Fisch, Meeresfrüchte & Co.: Warum Konserven in Spanien eine Delikatesse sind
Madrid. Wenn Rogelio Enríquez vom Essen spricht, spitzt er den Mund, kneift die Augen leicht zusammen und beschreibt den Geschmack so konzentriert, als würden sich die Leckereien bereits direkt in seinem Mund befinden. Der Präsident der Madrider Akademie für Gastronomie liebt vor allem eines: Dosenfisch. „In der Dose vereint sich das Fett des Öls mit dem des Fisches und macht den Geschmack noch einmal stärker und reifer“, sagt er.

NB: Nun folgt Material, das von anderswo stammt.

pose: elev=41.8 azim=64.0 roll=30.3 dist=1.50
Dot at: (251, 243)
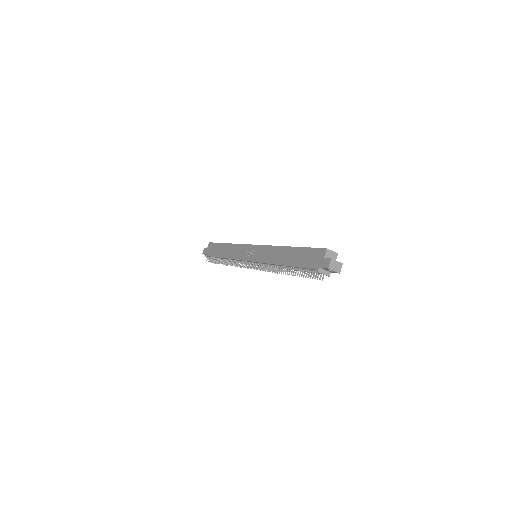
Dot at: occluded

Enríquez steht in einem seiner Lieblingslokale, dem Coalla in Madrid, vor einem sechs Meter langen Regal voll sorgsam aufgereihter Konserven mit Fisch, Meeresfrüchten und Gemüse. Viele sehen aus wie kleine Kunstwerke, stylisch eingewickelt in Papier mit Zeichnungen von putzigen Tintenfischen oder sprechenden Seehechten. Konserven sind in Spanien angesagt.
Enríquez hortet zu Hause 400 davon – die älteste ist aus dem Jahr 2004. Auch die meisten anderen haben das Mindesthaltbarkeitsdatum längst überschritten. „Das ist wie bei gutem Wein –je älter, desto besser“, beteuert der gelernte Pharmazeut. Seine ‚latas‘ wie die Konserven auf Spanisch heißen, öffnet er zu besonderen Gelegenheiten.